### RECORD SET
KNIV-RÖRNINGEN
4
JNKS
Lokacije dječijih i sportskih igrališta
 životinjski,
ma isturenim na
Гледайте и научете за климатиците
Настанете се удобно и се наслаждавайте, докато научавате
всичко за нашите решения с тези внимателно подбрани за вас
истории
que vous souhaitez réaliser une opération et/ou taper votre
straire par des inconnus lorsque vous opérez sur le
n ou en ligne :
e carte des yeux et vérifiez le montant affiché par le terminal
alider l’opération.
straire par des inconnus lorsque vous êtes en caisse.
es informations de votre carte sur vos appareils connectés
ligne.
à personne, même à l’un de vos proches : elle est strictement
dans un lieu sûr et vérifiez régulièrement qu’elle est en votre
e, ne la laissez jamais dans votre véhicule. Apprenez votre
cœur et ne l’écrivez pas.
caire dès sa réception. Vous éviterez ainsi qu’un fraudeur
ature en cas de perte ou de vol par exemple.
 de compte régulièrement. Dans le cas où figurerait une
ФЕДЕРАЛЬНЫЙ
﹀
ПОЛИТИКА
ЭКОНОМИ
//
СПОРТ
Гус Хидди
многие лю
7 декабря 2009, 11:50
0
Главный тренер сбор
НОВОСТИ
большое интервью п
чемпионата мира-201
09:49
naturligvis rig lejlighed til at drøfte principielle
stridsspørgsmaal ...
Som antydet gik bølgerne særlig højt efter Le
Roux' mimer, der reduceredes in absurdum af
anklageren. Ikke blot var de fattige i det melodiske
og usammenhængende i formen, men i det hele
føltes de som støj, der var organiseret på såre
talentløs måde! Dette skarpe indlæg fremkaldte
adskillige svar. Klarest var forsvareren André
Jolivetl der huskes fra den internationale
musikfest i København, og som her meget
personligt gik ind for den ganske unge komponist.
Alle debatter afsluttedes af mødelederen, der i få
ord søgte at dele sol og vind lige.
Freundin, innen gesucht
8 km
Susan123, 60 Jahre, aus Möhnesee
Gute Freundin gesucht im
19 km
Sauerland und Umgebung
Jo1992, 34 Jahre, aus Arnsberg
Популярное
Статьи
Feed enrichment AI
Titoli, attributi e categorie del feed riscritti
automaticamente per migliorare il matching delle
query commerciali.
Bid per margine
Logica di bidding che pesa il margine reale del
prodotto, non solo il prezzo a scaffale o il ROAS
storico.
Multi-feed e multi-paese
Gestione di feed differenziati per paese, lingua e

### AIM OF THE EXERCISE
Can you set down every line of the records above, keeping each one character for character and in its original order?

### RESULT OF THIS TASK
KNIV-RÖRNINGEN
4
JNKS
Lokacije dječijih i sportskih igrališta
 životinjski,
ma isturenim na
Гледайте и научете за климатиците
Настанете се удобно и се наслаждавайте, докато научавате
всичко за нашите решения с тези внимателно подбрани за вас
истории
que vous souhaitez réaliser une opération et/ou taper votre
straire par des inconnus lorsque vous opérez sur le
n ou en ligne :
e carte des yeux et vérifiez le montant affiché par le terminal
alider l’opération.
straire par des inconnus lorsque vous êtes en caisse.
es informations de votre carte sur vos appareils connectés
ligne.
à personne, même à l’un de vos proches : elle est strictement
dans un lieu sûr et vérifiez régulièrement qu’elle est en votre
e, ne la laissez jamais dans votre véhicule. Apprenez votre
cœur et ne l’écrivez pas.
caire dès sa réception. Vous éviterez ainsi qu’un fraudeur
ature en cas de perte ou de vol par exemple.
 de compte régulièrement. Dans le cas où figurerait une
ФЕДЕРАЛЬНЫЙ
﹀
ПОЛИТИКА
ЭКОНОМИ
//
СПОРТ
Гус Хидди
многие лю
7 декабря 2009, 11:50
0
Главный тренер сбор
НОВОСТИ
большое интервью п
чемпионата мира-201
09:49
naturligvis rig lejlighed til at drøfte principielle
stridsspørgsmaal ...
Som antydet gik bølgerne særlig højt efter Le
Roux' mimer, der reduceredes in absurdum af
anklageren. Ikke blot var de fattige i det melodiske
og usammenhængende i formen, men i det hele
føltes de som støj, der var organiseret på såre
talentløs måde! Dette skarpe indlæg fremkaldte
adskillige svar. Klarest var forsvareren André
Jolivetl der huskes fra den internationale
musikfest i København, og som her meget
personligt gik ind for den ganske unge komponist.
Alle debatter afsluttedes af mødelederen, der i få
ord søgte at dele sol og vind lige.
Freundin, innen gesucht
8 km
Susan123, 60 Jahre, aus Möhnesee
Gute Freundin gesucht im
19 km
Sauerland und Umgebung
Jo1992, 34 Jahre, aus Arnsberg
Популярное
Статьи
Feed enrichment AI
Titoli, attributi e categorie del feed riscritti
automaticamente per migliorare il matching delle
query commerciali.
Bid per margine
Logica di bidding che pesa il margine reale del
prodotto, non solo il prezzo a scaffale o il ROAS
storico.
Multi-feed e multi-paese
Gestione di feed differenziati per paese, lingua e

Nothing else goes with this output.